(GIVEN DATA)

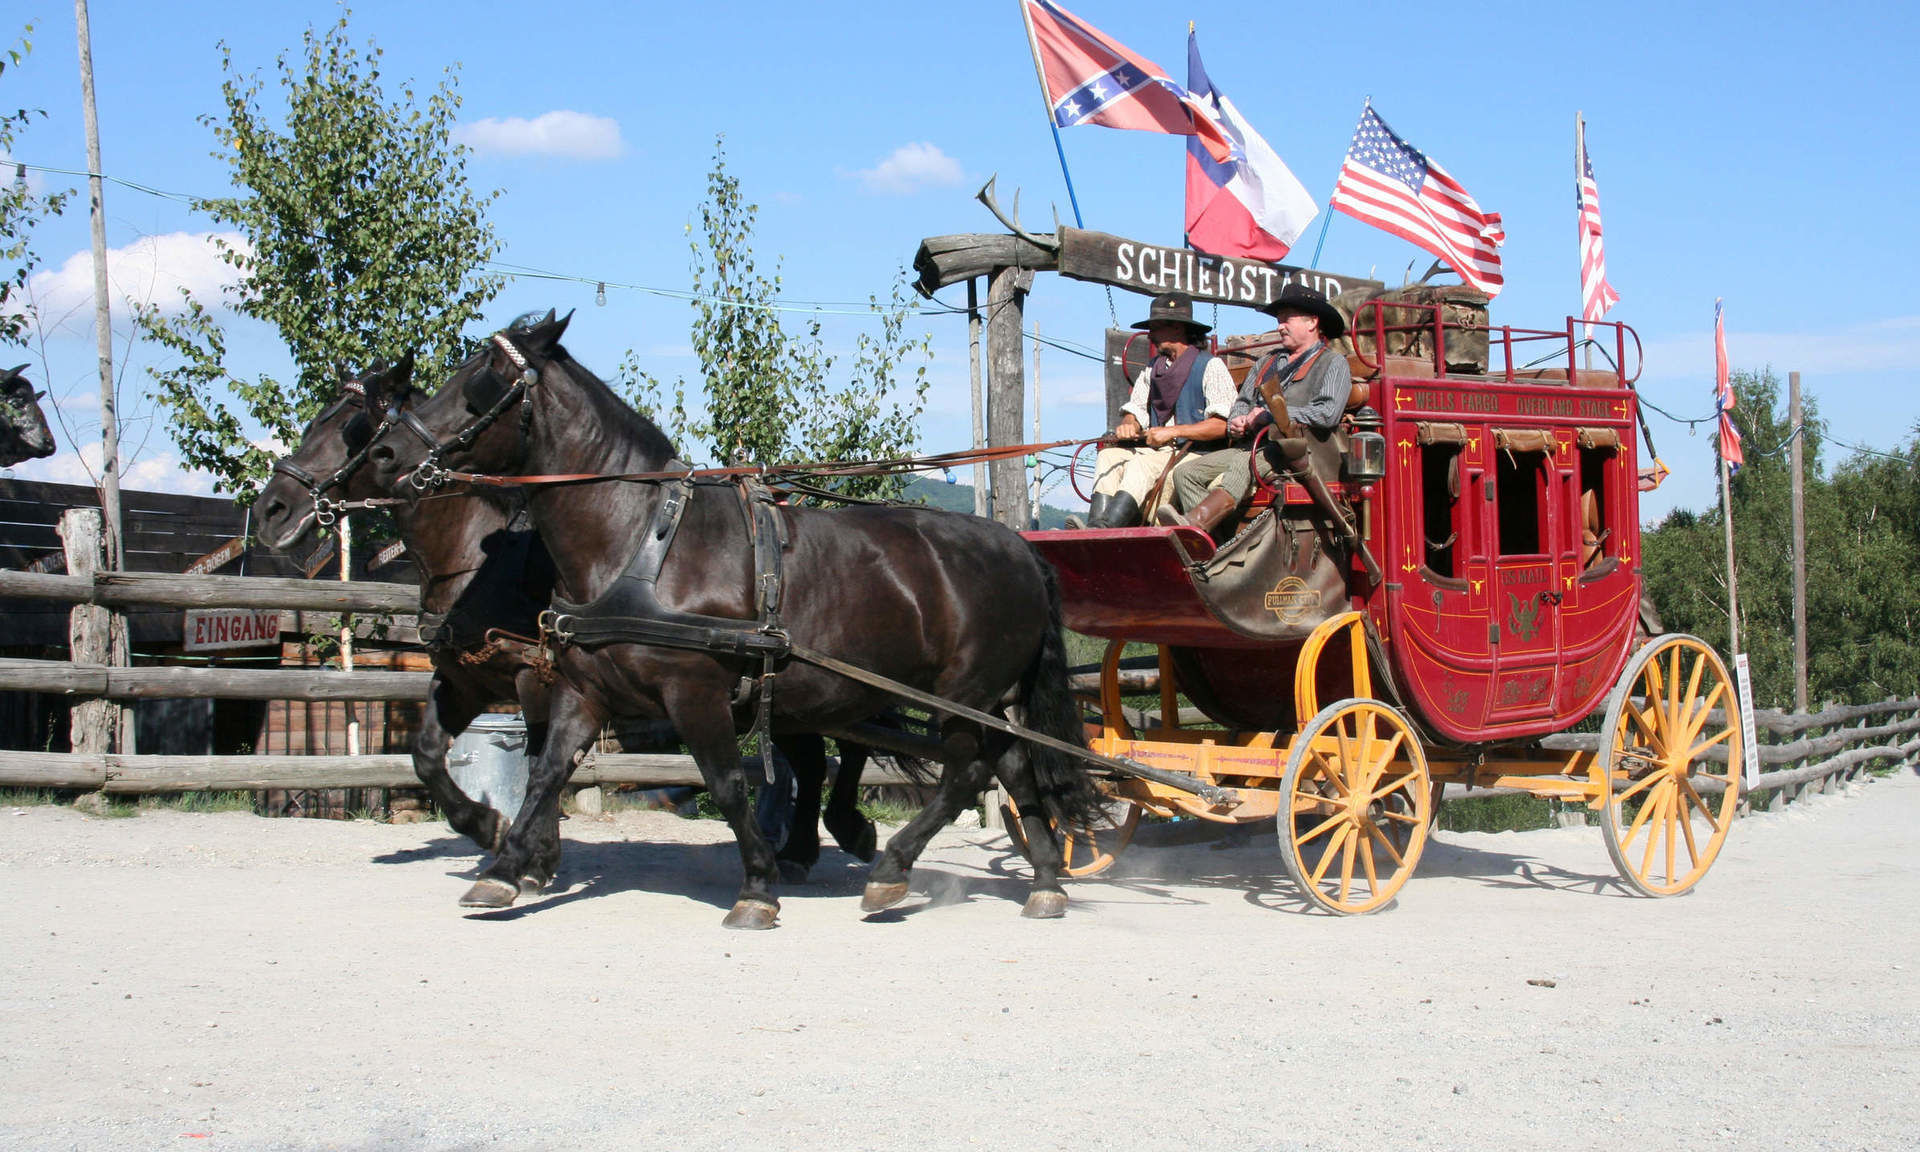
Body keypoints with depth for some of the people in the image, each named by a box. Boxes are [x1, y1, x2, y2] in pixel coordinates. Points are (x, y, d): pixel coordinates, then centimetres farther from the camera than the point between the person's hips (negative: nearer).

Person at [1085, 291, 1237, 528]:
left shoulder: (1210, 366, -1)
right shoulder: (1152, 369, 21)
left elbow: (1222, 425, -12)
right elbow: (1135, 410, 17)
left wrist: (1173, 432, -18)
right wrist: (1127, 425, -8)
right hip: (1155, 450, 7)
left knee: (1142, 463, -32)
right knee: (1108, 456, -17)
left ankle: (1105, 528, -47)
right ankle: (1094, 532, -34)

(End GIVEN DATA)
(GIVEN DATA)

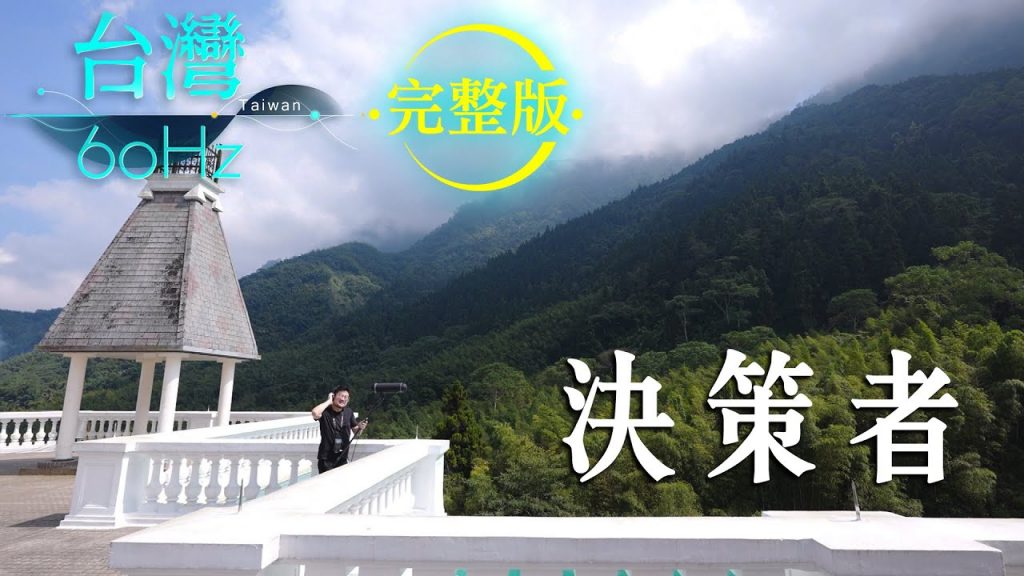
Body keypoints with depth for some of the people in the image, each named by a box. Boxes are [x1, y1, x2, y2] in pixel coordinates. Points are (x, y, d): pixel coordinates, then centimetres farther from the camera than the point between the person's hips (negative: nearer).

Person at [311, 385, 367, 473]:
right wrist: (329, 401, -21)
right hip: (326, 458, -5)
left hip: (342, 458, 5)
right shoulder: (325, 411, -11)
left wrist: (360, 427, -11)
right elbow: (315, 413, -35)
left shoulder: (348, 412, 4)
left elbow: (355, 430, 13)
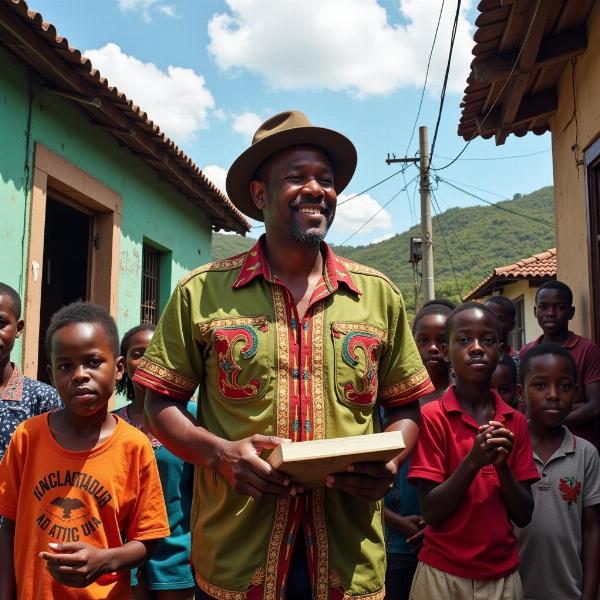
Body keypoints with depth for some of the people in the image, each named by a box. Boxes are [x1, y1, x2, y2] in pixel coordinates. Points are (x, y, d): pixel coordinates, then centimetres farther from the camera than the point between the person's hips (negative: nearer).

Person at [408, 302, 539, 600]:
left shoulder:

(End GIVEN DATA)
(GIVEN DATA)

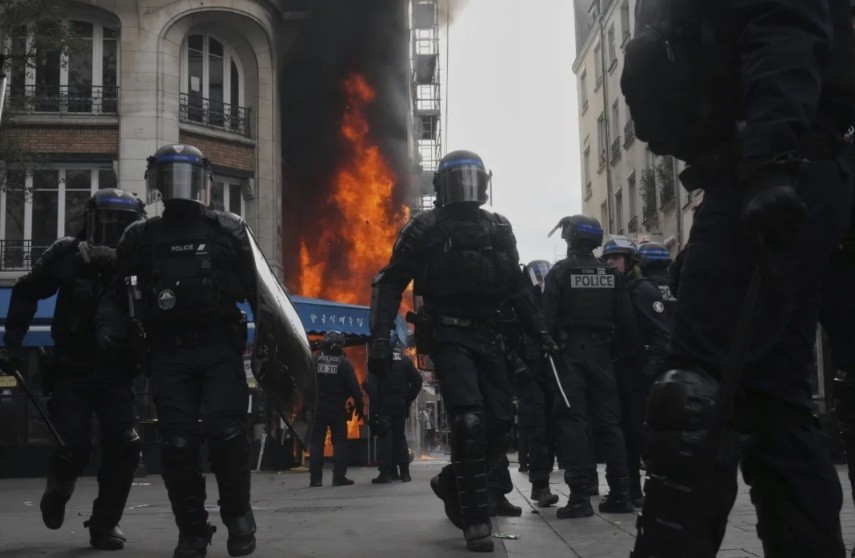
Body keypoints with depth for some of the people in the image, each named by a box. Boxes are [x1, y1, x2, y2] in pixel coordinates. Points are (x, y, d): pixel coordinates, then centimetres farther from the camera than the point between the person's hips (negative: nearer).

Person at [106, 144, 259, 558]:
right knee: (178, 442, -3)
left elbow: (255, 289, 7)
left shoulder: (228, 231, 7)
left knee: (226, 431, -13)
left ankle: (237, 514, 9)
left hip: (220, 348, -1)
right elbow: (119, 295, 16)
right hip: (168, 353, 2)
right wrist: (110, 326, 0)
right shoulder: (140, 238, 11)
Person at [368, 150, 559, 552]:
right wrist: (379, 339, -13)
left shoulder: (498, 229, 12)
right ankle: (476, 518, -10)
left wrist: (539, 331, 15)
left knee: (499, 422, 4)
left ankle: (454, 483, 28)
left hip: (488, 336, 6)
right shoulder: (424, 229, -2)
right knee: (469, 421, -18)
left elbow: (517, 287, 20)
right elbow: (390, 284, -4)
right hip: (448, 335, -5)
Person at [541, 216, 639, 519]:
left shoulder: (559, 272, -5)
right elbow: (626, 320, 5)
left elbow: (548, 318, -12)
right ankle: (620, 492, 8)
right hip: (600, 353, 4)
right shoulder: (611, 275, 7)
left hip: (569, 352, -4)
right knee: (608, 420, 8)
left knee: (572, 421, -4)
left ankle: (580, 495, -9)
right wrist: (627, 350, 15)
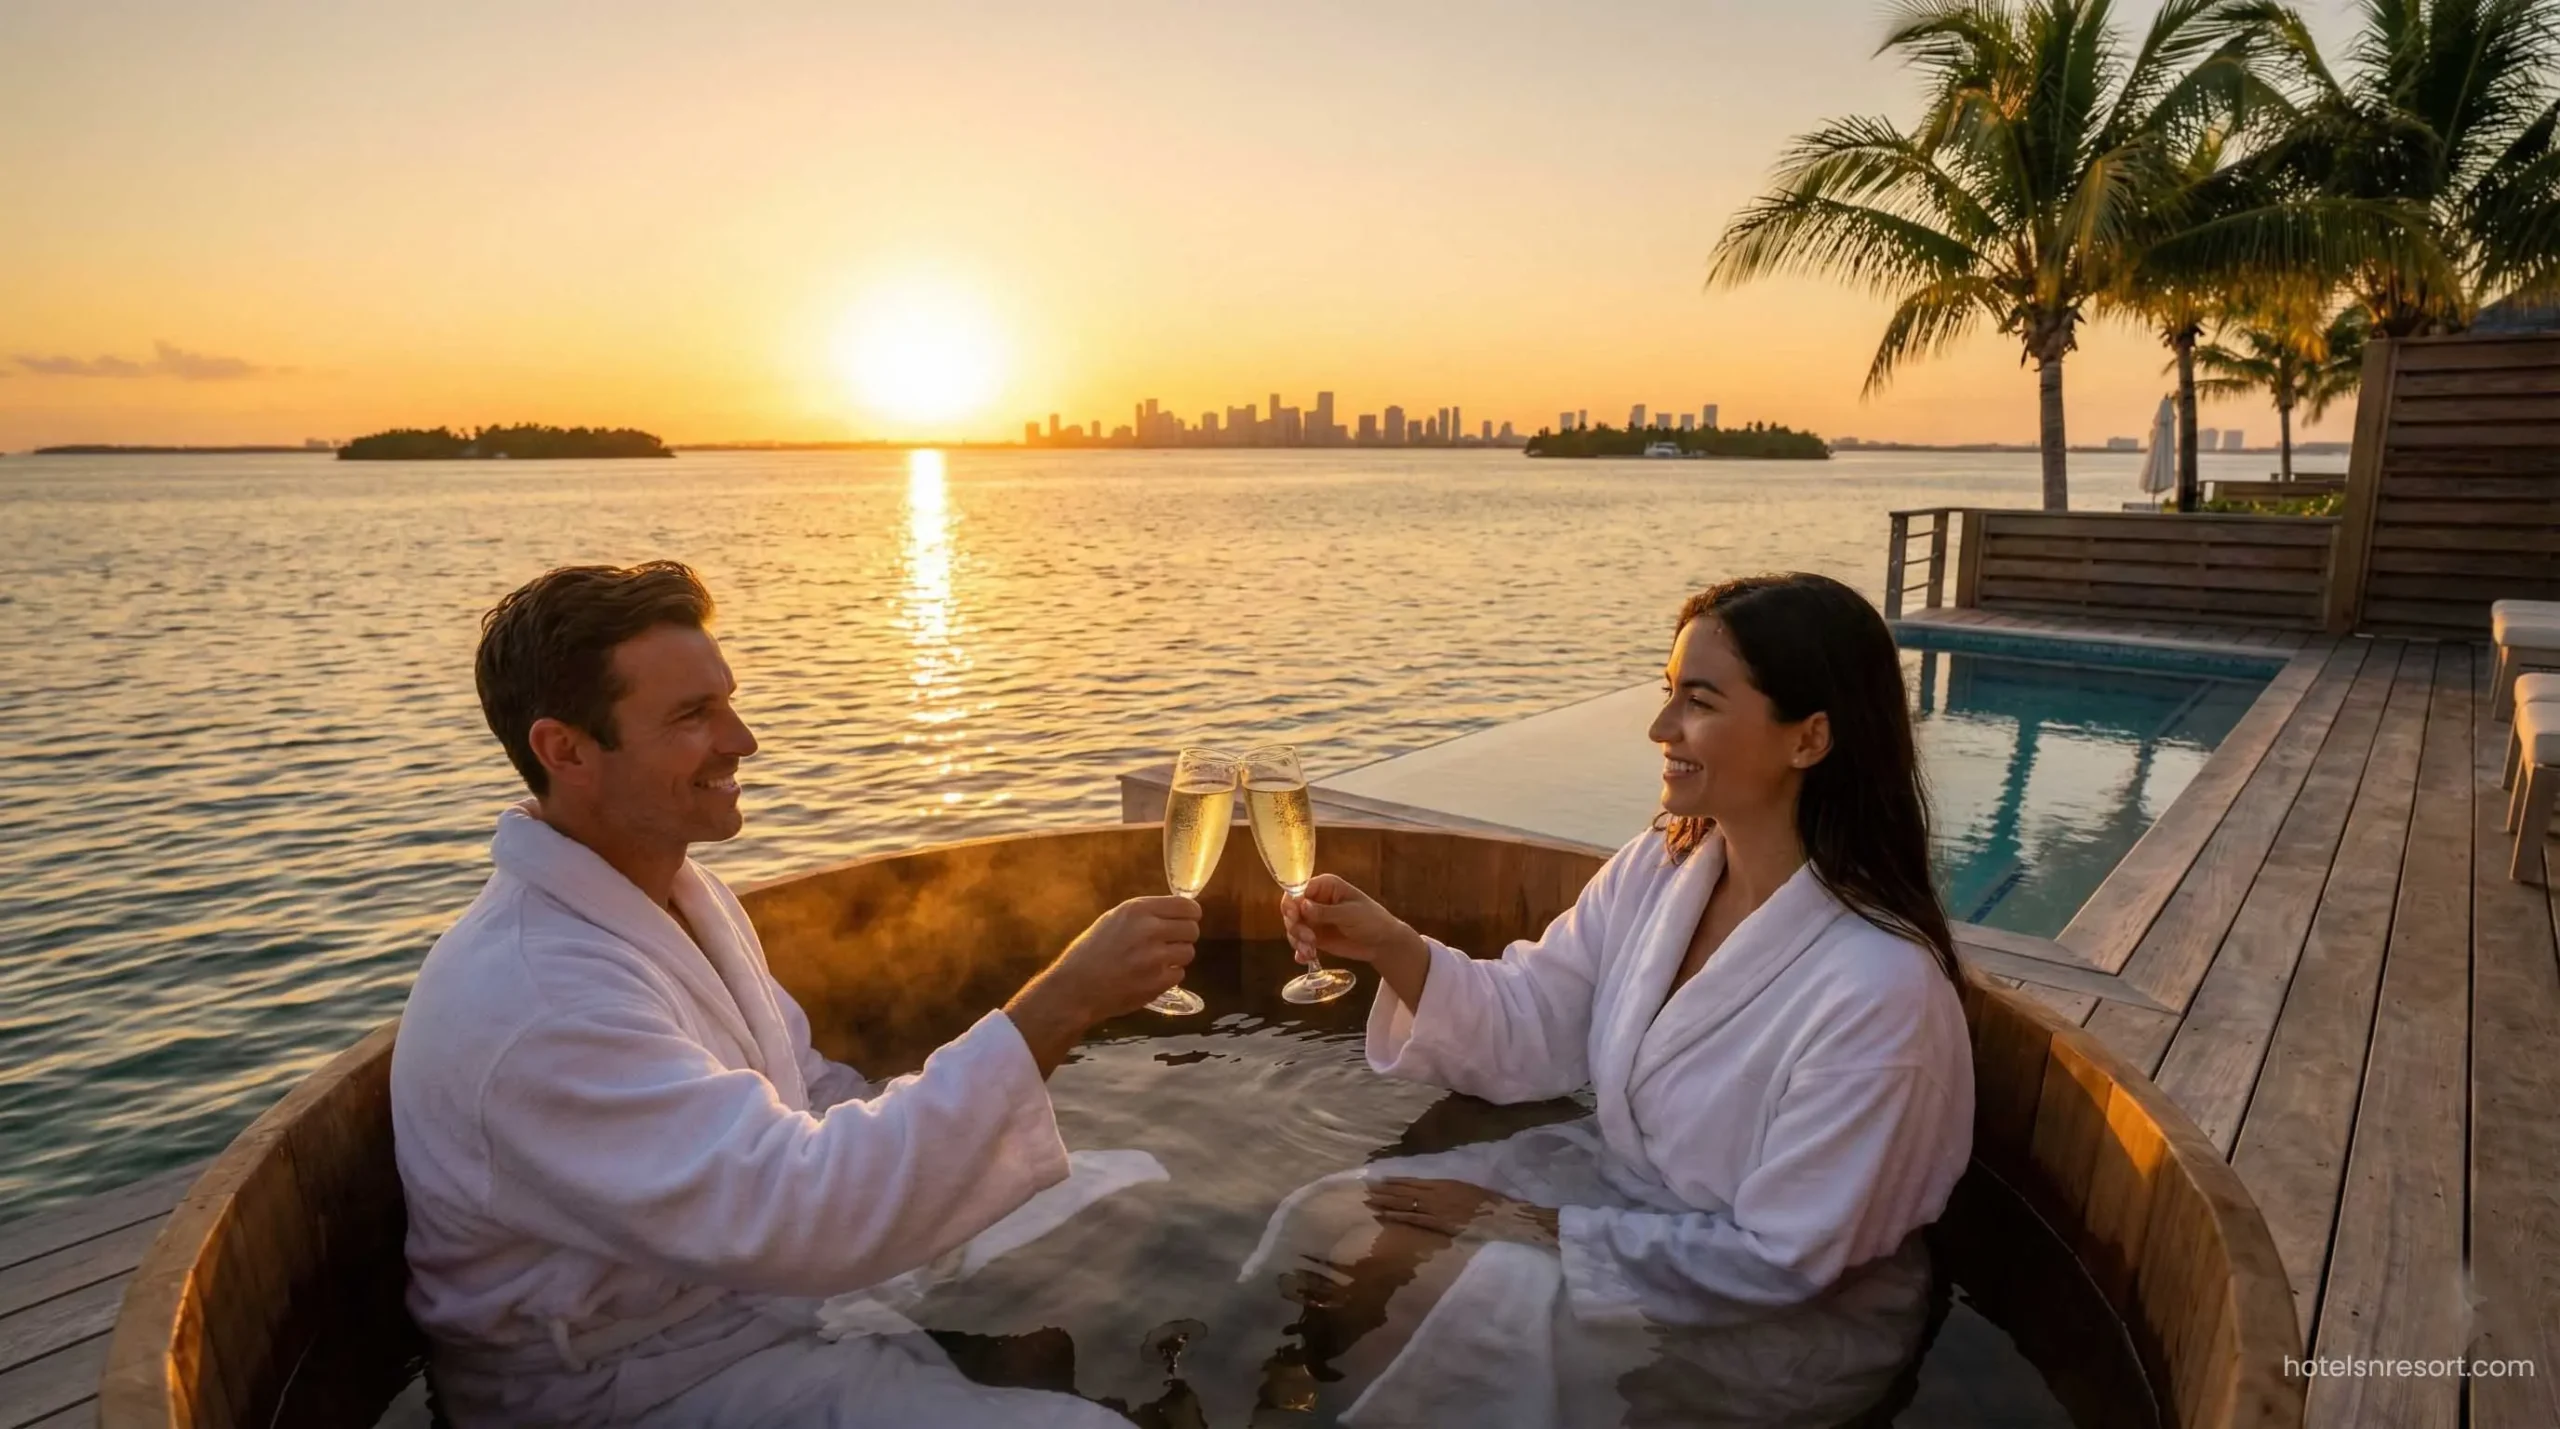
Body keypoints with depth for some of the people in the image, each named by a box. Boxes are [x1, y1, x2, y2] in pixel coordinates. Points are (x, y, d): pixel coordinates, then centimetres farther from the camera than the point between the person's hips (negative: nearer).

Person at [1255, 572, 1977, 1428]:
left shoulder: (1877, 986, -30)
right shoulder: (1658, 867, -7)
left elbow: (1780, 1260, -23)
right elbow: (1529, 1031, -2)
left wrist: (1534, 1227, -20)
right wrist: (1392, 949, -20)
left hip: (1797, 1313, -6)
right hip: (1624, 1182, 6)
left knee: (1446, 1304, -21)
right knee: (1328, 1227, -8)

(End GIVEN DATA)

WHAT YOU ARE ASKED TO DO:
Copy the lines above word for word, starting at the line that contains "left elbow: (548, 318, -12)" and ending at the line that contains "right knee: (1328, 1227, -8)", with both of those lines included. Leave out any pictures.

ANSWER BOX:
left elbow: (548, 318, -12)
right ankle: (620, 492, 8)
right hip: (600, 353, 4)
right shoulder: (611, 275, 7)
left hip: (569, 352, -4)
right knee: (608, 420, 8)
left knee: (572, 421, -4)
left ankle: (580, 495, -9)
right wrist: (627, 350, 15)
Body keypoints with depth for some of the people in the image, each named by a box. Boxes are [x1, y1, x2, y2] in pixel coordinates. Points are (x, y, d): pixel coordinates, then centimetres farther from the camera than the point between the person's hips (negative: nearer).

Person at [1255, 572, 1977, 1428]:
left shoulder: (1877, 986, -30)
right shoulder: (1658, 867, -7)
left elbow: (1780, 1260, -23)
right elbow: (1529, 1031, -2)
left wrist: (1534, 1227, -20)
right wrist: (1392, 949, -20)
left hip: (1797, 1313, -6)
right hip: (1624, 1182, 6)
left knee: (1446, 1304, -21)
right knee: (1328, 1227, -8)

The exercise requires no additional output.